● REQUIRED WORK
[1] Using the blog post on automation and schooling, answer the following:
(a) Which government commissioned the paper summarized in the previous blog?
(b) What was the symposium for which the papers were prepared called?
(c) According to the post, roughly what share of high school graduates have only 7th or 8th grade levels of literacy?
[2] Extend the blog post on automation and schooling with the passage that follows its last sentence.

● TEXT UNDER STUDY

Cross-posted at Education Week.
My last blog was a brief summary of a paper commissioned by the Government of New South Wales, Australia for use as part of a symposium on Education for a Changing World. In it, I described how artificial intelligence, automation, robotics, natural language processing, neural networks and related disciplines have been evolving in recent years and the implications for work, jobs, income distribution, and, indeed, what it means to be human.
In this blog, I explore the implications for what young people might need to know and be able to do to cope with the world I described in the last blog and perhaps flourish in it. In particular, I offer some ideas about the kinds of experiences young people might need as they grow up in this new world. This blog is a summary of the second paper I prepared for the Education For a Changing World symposium, which you can find here.
We begin with a sketch of the present and near future described in the last blog. It is a brave new world in which at least half of the existing jobs in the advanced industrial countries can be automated with machines that are currently available. These are the jobs of drivers, retail clerks, miners, farm workers, manufacturing workers and warehouse workers, among many others.
Most of the jobs that will be wiped out first are the jobs requiring the skills needed for routine work. These are the jobs that can be done by people who have only 7th or 8th grade levels of literacy—about half of our high school graduates. Which is to say that fully half of our high school graduates are qualified only for jobs that will be among the first to be done by machines more reliably and increasingly cheaper than by humans.

● INFORMATION SHOWN
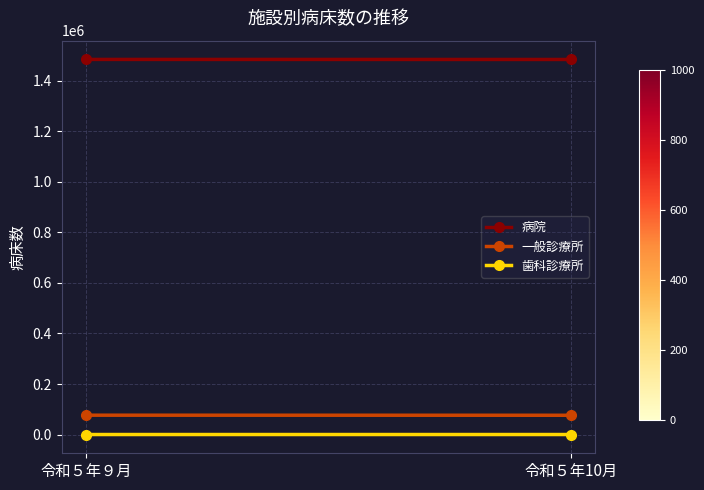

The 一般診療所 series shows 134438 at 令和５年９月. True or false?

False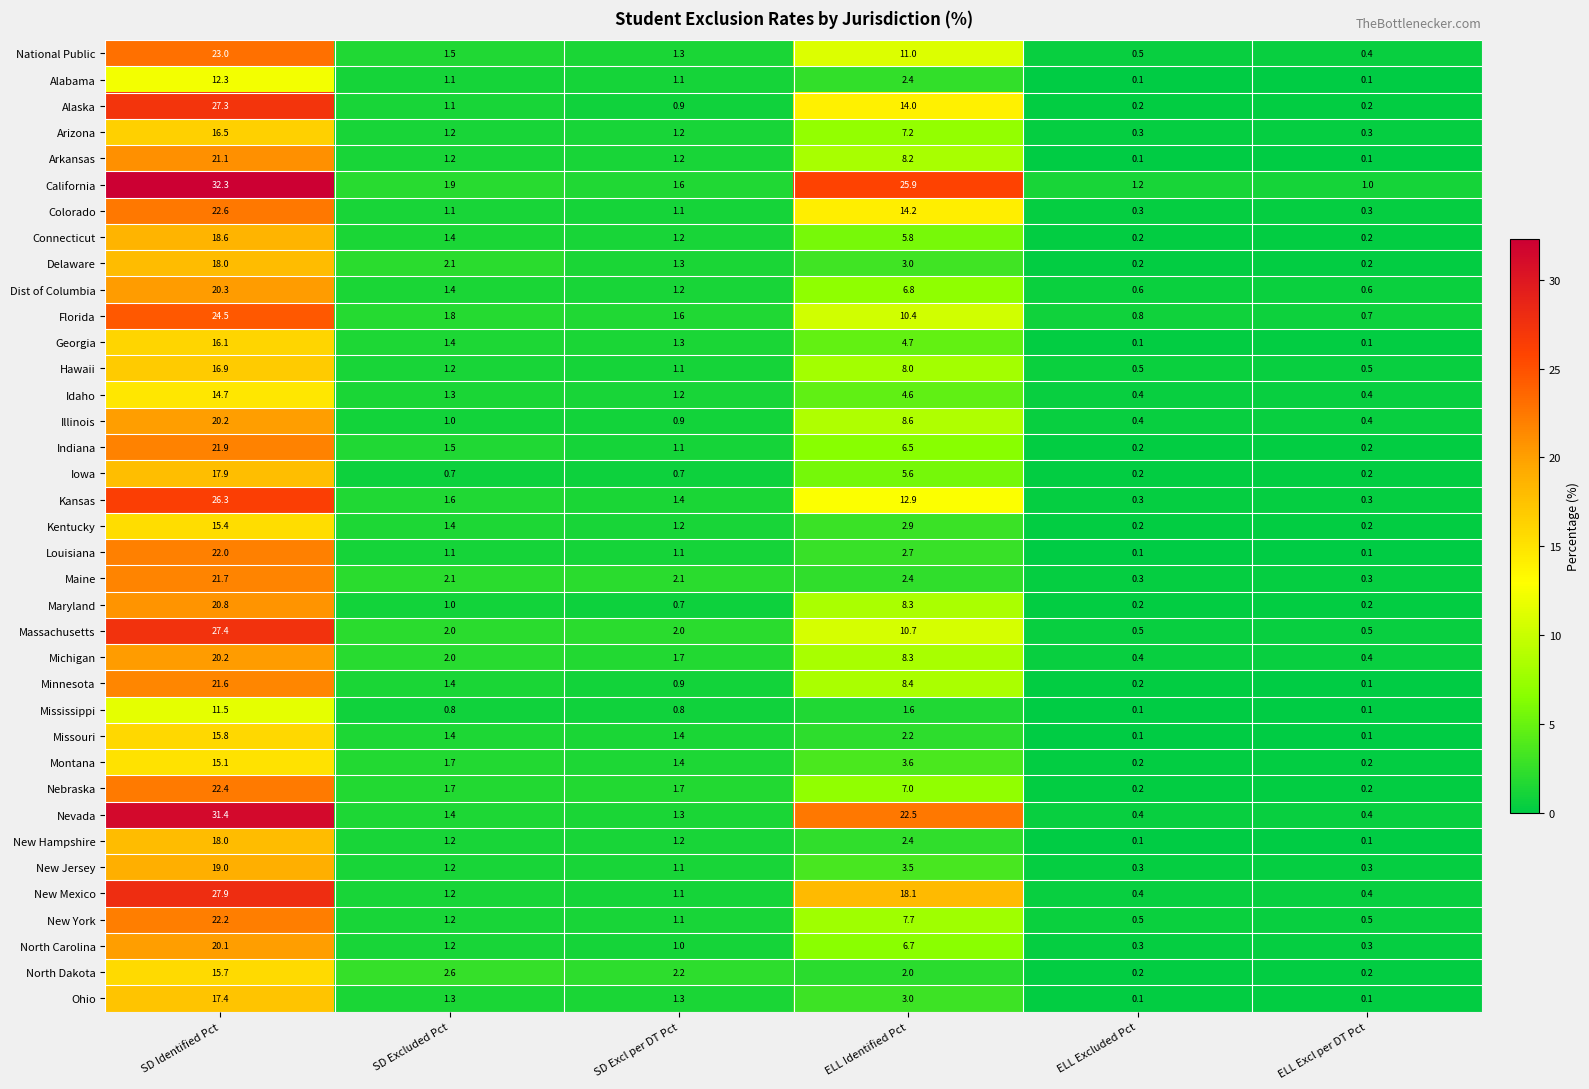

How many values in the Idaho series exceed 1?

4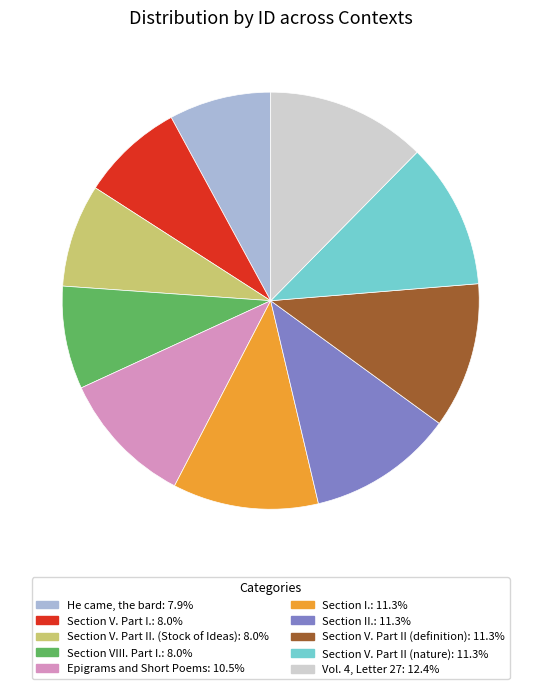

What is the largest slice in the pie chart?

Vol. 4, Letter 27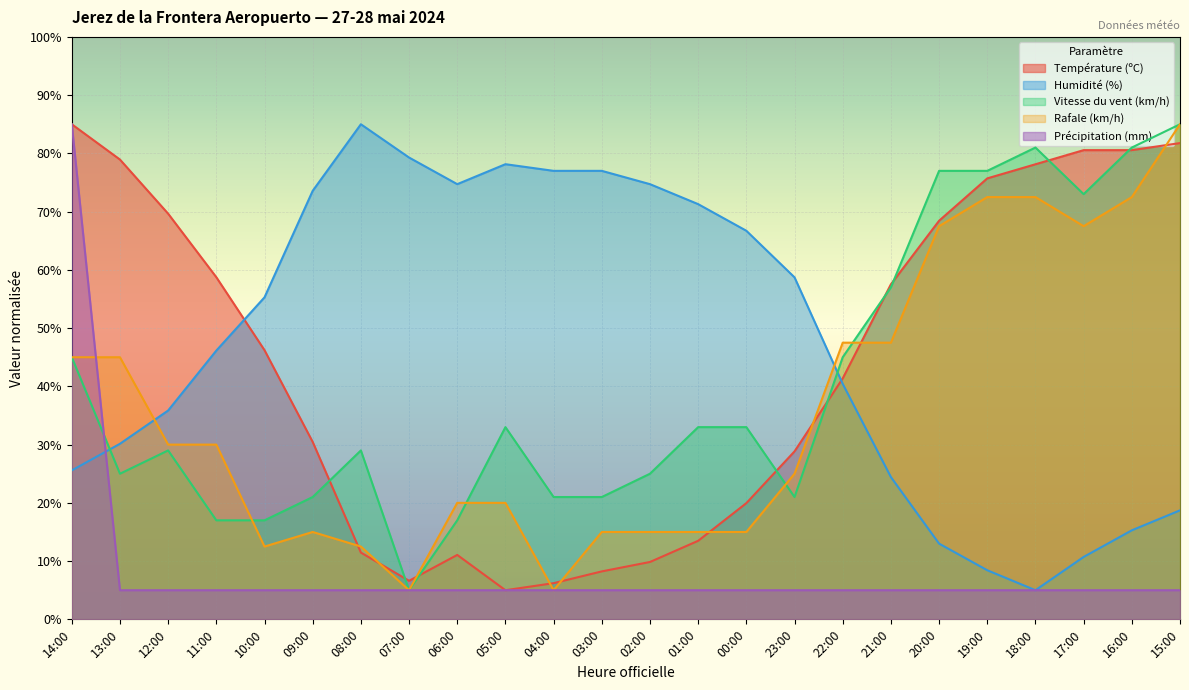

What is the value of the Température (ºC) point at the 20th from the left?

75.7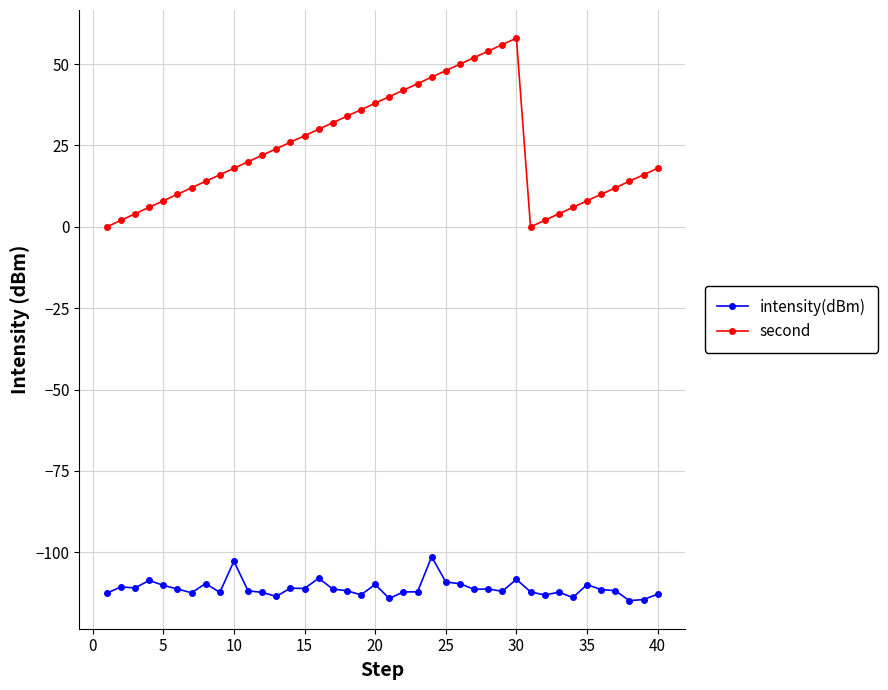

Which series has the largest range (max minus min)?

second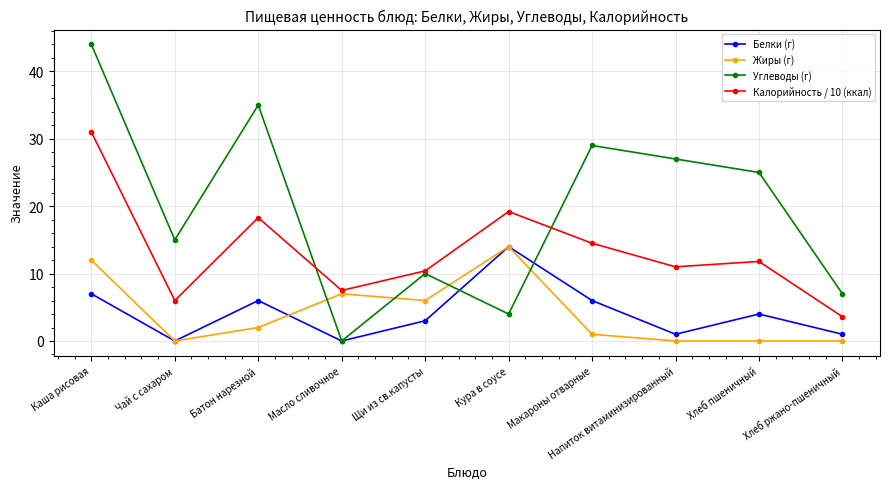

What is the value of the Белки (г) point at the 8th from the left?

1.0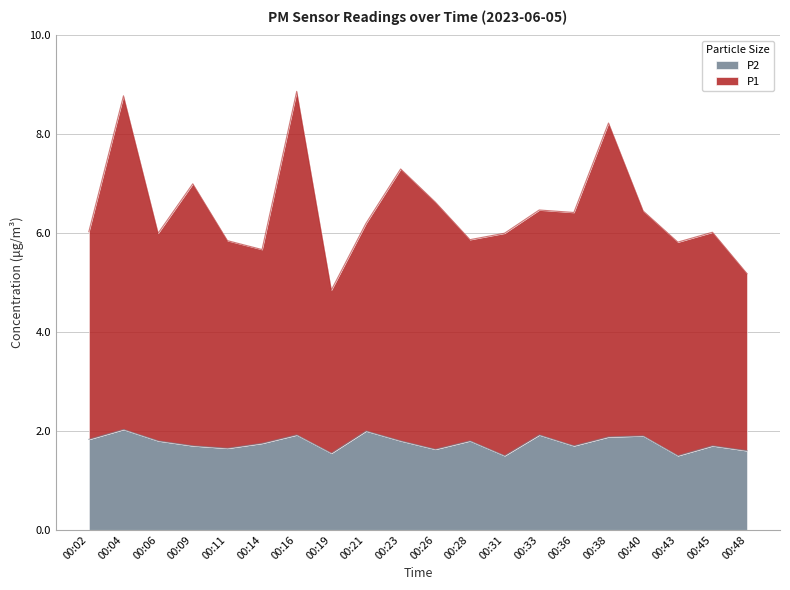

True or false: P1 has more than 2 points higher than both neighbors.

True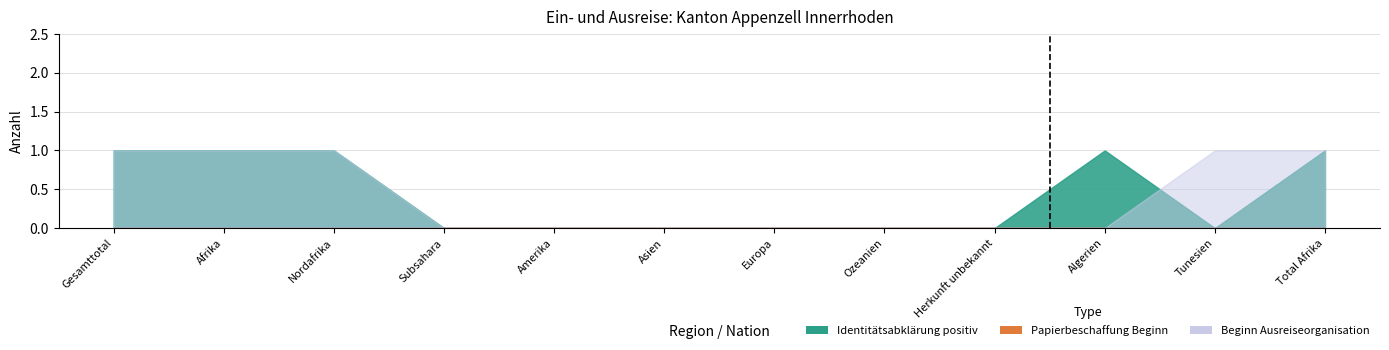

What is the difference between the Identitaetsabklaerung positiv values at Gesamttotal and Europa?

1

● ANSWERS BY ITEM
[1]
(a) The Government of New South Wales, Australia.
(b) Education for a Changing World.
(c) About half.

[2]
But the jobs that can be done by intelligent machines today or in the very near future are not limited to those requiring only routine skills and low levels of literacy. Many high skill jobs are also on the chopping block. There are now artificial intelligence programs that can write artificial intelligence programs. Some of the world’s biggest investment banks are ditching their human investment bankers for software that can make investment decisions at least as good as those made by human investment bankers. Music critics cannot distinguish between music—both symphonic and pop—written by intelligent machines and human composers.
The most endangered species? Regular full time jobs. It now appears that all of the net new jobs added since the Great Recession can be accounted for by people who have been added to the ‘gig economy.’ These are people, often professionals, who work for multiple employers, often doing different kinds of work for different employers, with no job security and no benefits.
That’s how it is now, on the cusp of the future. What comes next? As I pointed out in my last blog, some see utopia—machines do all the work, everyone lives to be 150 or perhaps forever and they live that life in the lap of luxury—and others see dystopia—a handful of fabulously rich people, supported by a band of artists and professionals who do very well for themselves; the rest, declared ‘surplus labor,’ survive on the dole. The first seems at best a distant dream. The second option is well underway.
Seeing this emerging picture, educators could prepare to sort our young people into two bins, a small one big enough for the super rich, their professional retainers and their children, who would need or would be in a position to demand a fine education, and all the rest, who, as ‘surplus labor’ live on the dole, who would need and could afford, very little education. But that would be patently unethical. And it wouldn’t work anyway. As humans, we derive much of our dignity and sense of self-worth from the contribution we make through our work. To accept the idea of ‘universal basic income” (aka welfare) is to accept permanent political upheaval or the steady advance of autocracy and the end of democracy.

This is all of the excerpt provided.